Il croit toutefois qu’il est «faisable» d’atteindre les standards que le gouvernement Trudeau veut établir en matière d’abolition des plastiques à usage unique d’ici 2021.

De son côté, l’Association des restaurateurs du Québec (ARQ) craint que cette mesure demandée par le gouvernement canadien arrive trop drastiquement.

«On a évalué les coûts pour des emballages compostables, par exemple. On estime que pour un achat de 15 $, un client devra débourser 3,9 % de plus. Or, une étude nous dit que les consommateurs seraient prêts à payer seulement 2,5 % de plus», souligne Martin Vézina, responsable des communications de l’ARQ.

L’exemple de Chic Alors!

Pourtant, la pizzéria Chic Alors!, située à Cap-Rouge et reconnue en 2018 comme le restaurant le plus vert au Canada, prouve bien qu’il est possible d’avoir une conscience écoresponsable sans refiler la facture aux clients. Avec un système de chauffage géothermique, des fenêtres chauffantes, une flotte de véhicules électriques pour la livraison, des éclairages DEL, ainsi qu’un potager et une ruche sur le toit, le propriétaire Hugues Philippin a mis le paquet lors de la construction de l’édifice en 2010.

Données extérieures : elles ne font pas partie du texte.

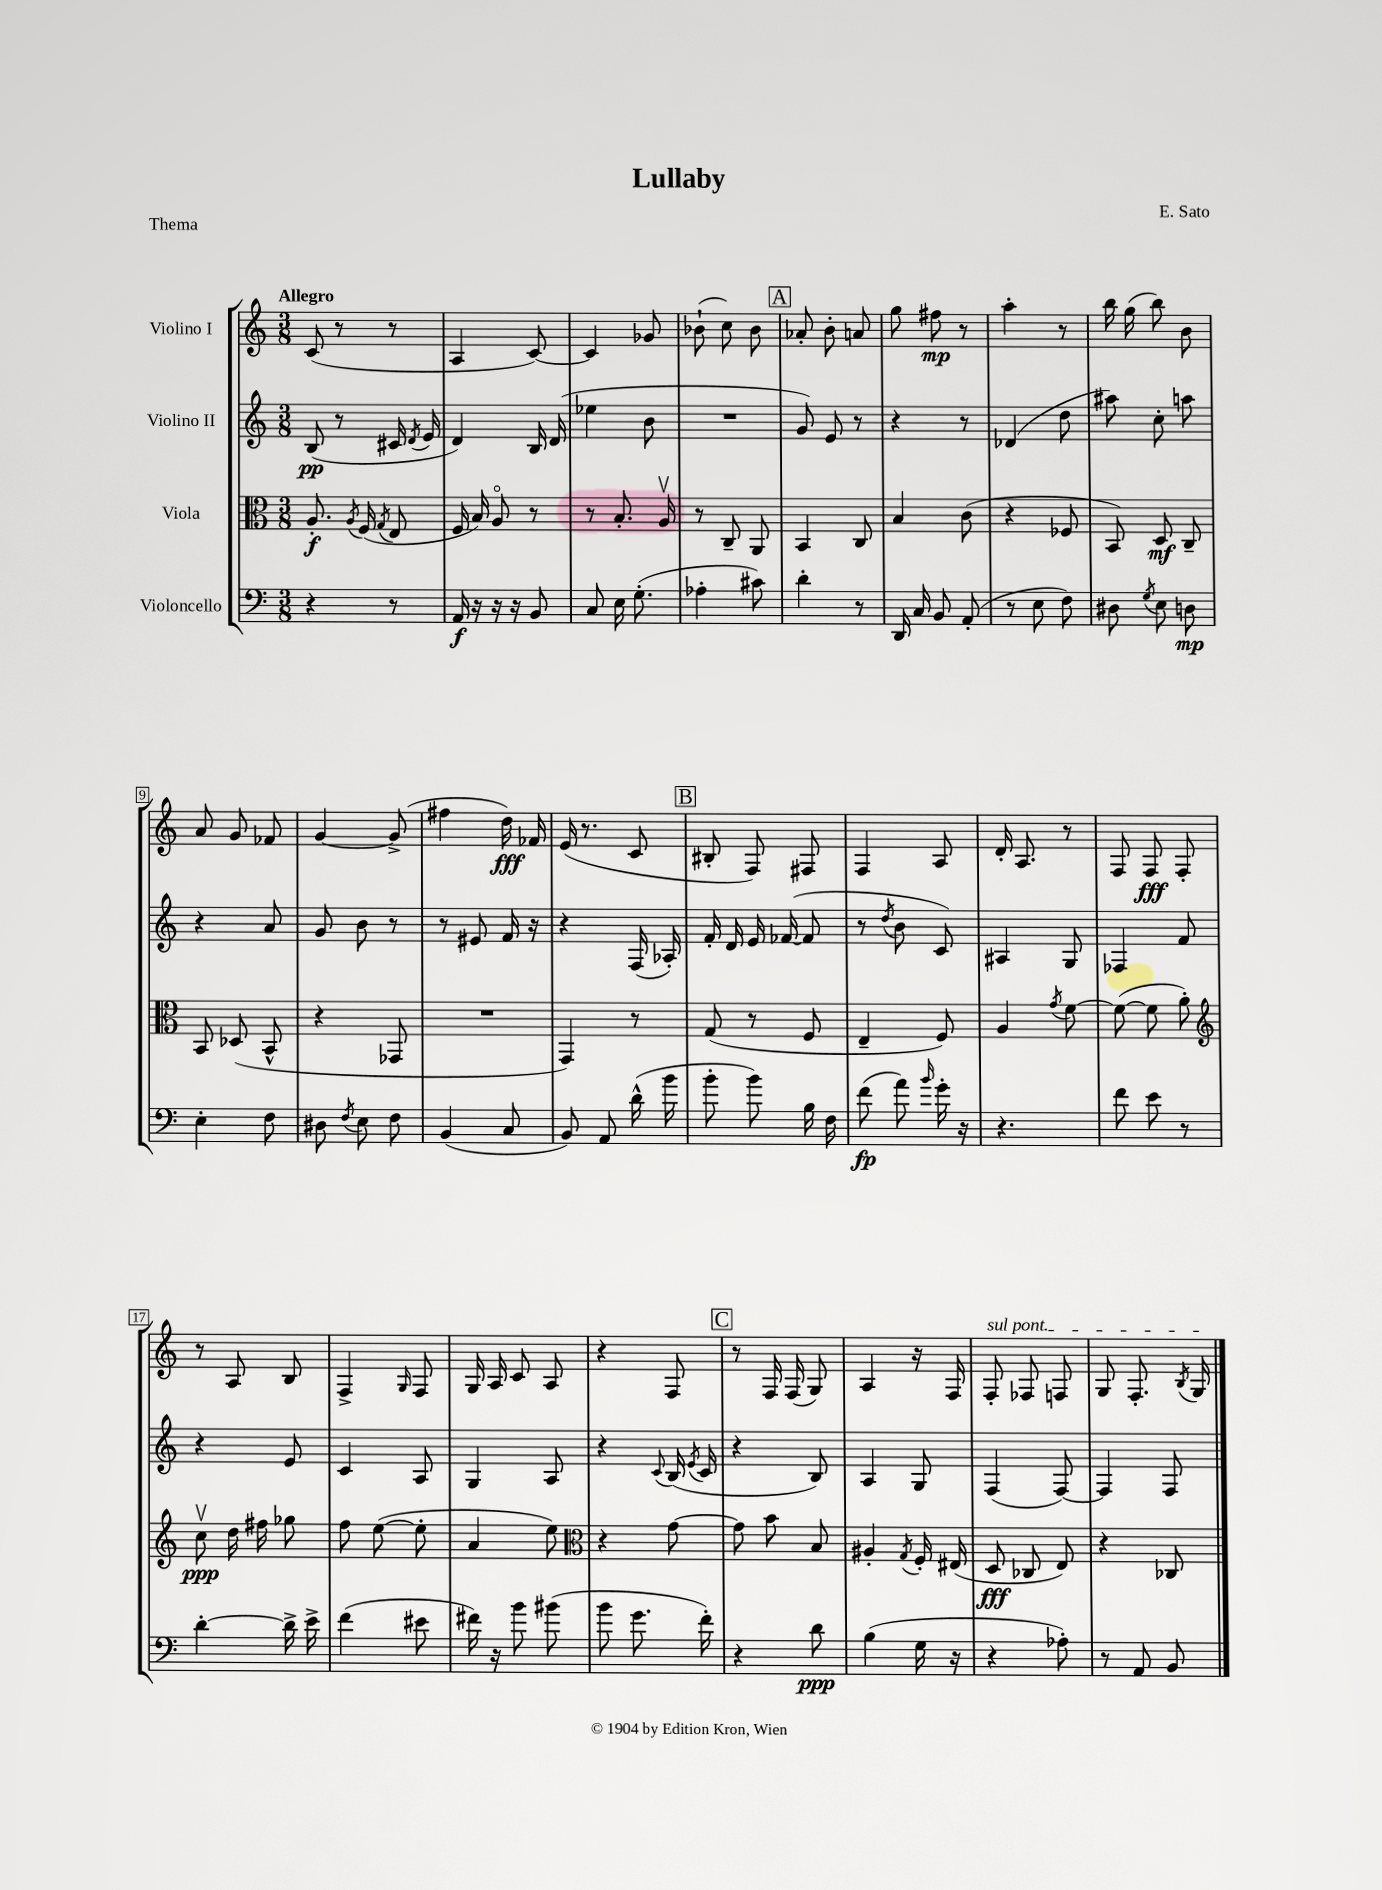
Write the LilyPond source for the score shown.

\header { title = "Lullaby" composer = "E. Sato" piece = "Thema" }
<<
\new StaffGroup <<
\new Staff = "s0" \with { instrumentName = "Violino I" } {
    \clef treble \key c \major \numericTimeSignature \time 3/8 \tempo "Allegro"
    \autoBeamOff c'8( r8 r8 |
    a4 c'8~) |
    c'4 ges'8 |
    bes'8-!( c''8) bes'8 |
    \mark \markup { \box "A" } aes'8-. b'8-. a'8 |
    g''8 fis''8\mp r8 |
    a''4-. r8 |
    b''16 g''16( b''8) b'8 |
    a'8 g'8 fes'8 |
    g'4~ g'8->( |
    fis''4 d''16\fff) fes'16 |
    e'16( r8. c'8 |
    \mark \markup { \box "B" } bis8-. f8) fis8 |
    f4 a8 |
    d'16-. a8. r8 |
    f8 f8\fff f8-. |
    r8 a8 b8 |
    f4-> \grace { g16 } f8 |
    g16 a16 c'8 a8 |
    r4 f8 |
    \mark \markup { \box "C" } r8 f16 f16( g8) |
    a4 r16 f16 |
    \once \override TextSpanner.bound-details.left.text = \markup { \italic "sul pont." } f8-.\startTextSpan fes8 f8 |
    g8 f8.-. \acciaccatura { b8 } g16\stopTextSpan \bar "|." |
}
\new Staff = "s1" \with { instrumentName = "Violino II" } {
    \clef treble \key c \major \numericTimeSignature \time 3/8
    \autoBeamOff b8\pp( r8 cis'16 \acciaccatura { d'8 } e'16 |
    d'4) b16 d'16( |
    ees''4 b'8 |
    R4. |
    \mark \markup { \box "A" } g'8) e'8 r8 |
    r4 r8 |
    des'4( d''8 |
    ais''8) c''8-. a''8 |
    r4 a'8 |
    g'8 b'8 r8 |
    r8 eis'8 f'16 r16 |
    r4 f16( aes16-.) |
    \mark \markup { \box "B" } f'16-. d'16 e'16 fes'16~( fes'8 |
    r8 \acciaccatura { d''8 } b'8 c'8) |
    ais4 g8 |
    fes4 f'8 |
    r4 e'8 |
    c'4 a8 |
    g4 a8 |
    r4 \appoggiatura { c'8 } b16( \acciaccatura { e'8 } c'16 |
    \mark \markup { \box "C" } r4 b8) |
    a4 g8 |
    f4( f8~) |
    f4 f8 \bar "|." |
}
\new Staff = "s2" \with { instrumentName = "Viola" } {
    \clef alto \key c \major \numericTimeSignature \time 3/8
    \autoBeamOff a8.-.\f \acciaccatura { a8 } f16( \acciaccatura { g8 } e8 |
    f16 b16) a8\flageolet r8 |
    r8 b8.-. a16\upbow |
    r8 c8-- a,8 |
    \mark \markup { \box "A" } b,4 c8 |
    b4 c'8( |
    r4 fes8 |
    b,8) d8\mf c8-- |
    b,8 des8( b,8-^ |
    r4 ges,8 |
    R4. |
    g,4) r8 |
    \mark \markup { \box "B" } g8( r8 f8 |
    e4-- f8) |
    a4 \acciaccatura { g'8 } f'8~ |
    f'8~( f'8 a'8-.) |
    \clef treble c''8\upbow\ppp d''16 fis''16 ges''8 |
    f''8 e''8~( e''8-. |
    a'4 e''8) |
    \clef alto r4 g'8~ |
    \mark \markup { \box "C" } g'8 b'8 b8 |
    ais4-. \acciaccatura { g8 } f16-. eis16( |
    d8\fff ces8 e8) |
    r4 ces8 \bar "|." |
}
\new Staff = "s3" \with { instrumentName = "Violoncello" } {
    \clef bass \key c \major \numericTimeSignature \time 3/8
    \autoBeamOff r4 r8 |
    a,16\f r16 r16 r16 b,8 |
    c8 e16 g8.-.( |
    aes4-. cis'8) |
    \mark \markup { \box "A" } d'4-. r8 |
    d,16 c16 b,8 a,8-.( |
    r8 e8 f8) |
    dis8 \acciaccatura { g8 } e8 d8\mp |
    e4-. f8 |
    dis8 \acciaccatura { f8 } e8 f8 |
    b,4( c8 |
    b,8) a,8 d'16-^( b'16 |
    \mark \markup { \box "B" } b'8-. b'8) b16 f16 |
    f'8\fp( a'8) \grace { b'16 } g'16-. r16 |
    r4. |
    f'8 e'8 r8 |
    d'4~-. d'16-> e'16-> |
    f'4( eis'8 |
    fis'16) r16 b'8 bis'8( |
    b'8 g'8. f'16-.) |
    \mark \markup { \box "C" } r4 d'8\ppp |
    b4( g16 r16 |
    r4 aes8-.) |
    r8 a,8 b,8 \bar "|." |
}
>>
>>
\layout { \context { \Score \override BarNumber.stencil = #(make-stencil-boxer 0.1 0.3 ly:text-interface::print) } }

«Ce genre de bâtisse a coûté beaucoup plus cher à construire qu’un restaurant “ordinaire”, mais j’ai amorti ces coûts sur sept ans. Les clients n’ont absolument rien absorbé», affirme-t-il en soulignant avoir réduit considérablement les coûts d’exploitation du bâtiment.

Des politiques plus vertes

  • À la suite de la publication d’un rapport gouvernemental concluant, le gouvernement Trudeau a réitéré son désir formulé en juin dernier de bannir les plastiques à usage unique dès 2021.
  • D’ici 2022, le gouvernement Legault compte élargir la consigne à tous les contenants de liquides prêts à boire. Il cible un taux de recyclage des contenants visés à 90 % pour 2030 (actuellement, moins de 40 %).
  • Les épiceries IGA retireront les sacs en plastique qui étaient donnés à la caisse dans l’ensemble de leurs établissements au Québec et au Nouveau-Brunswick à compter du 19 mars.
  • Montréal entend interdire tous les sacs en plastique dans les commerces de son territoire d’ici la fin de l’année. Elle a déjà aboli les sacs en plastique léger depuis 2018.
  • La Ville de Québec souhaite atteindre un taux de valorisation des matières générées sur son territoire de 82 % d’ici 2028. 
  • Toutes les pharmacies Familiprix de la province ont cessé de vendre des caisses de 12, 24 et 36 bouteilles d’eau.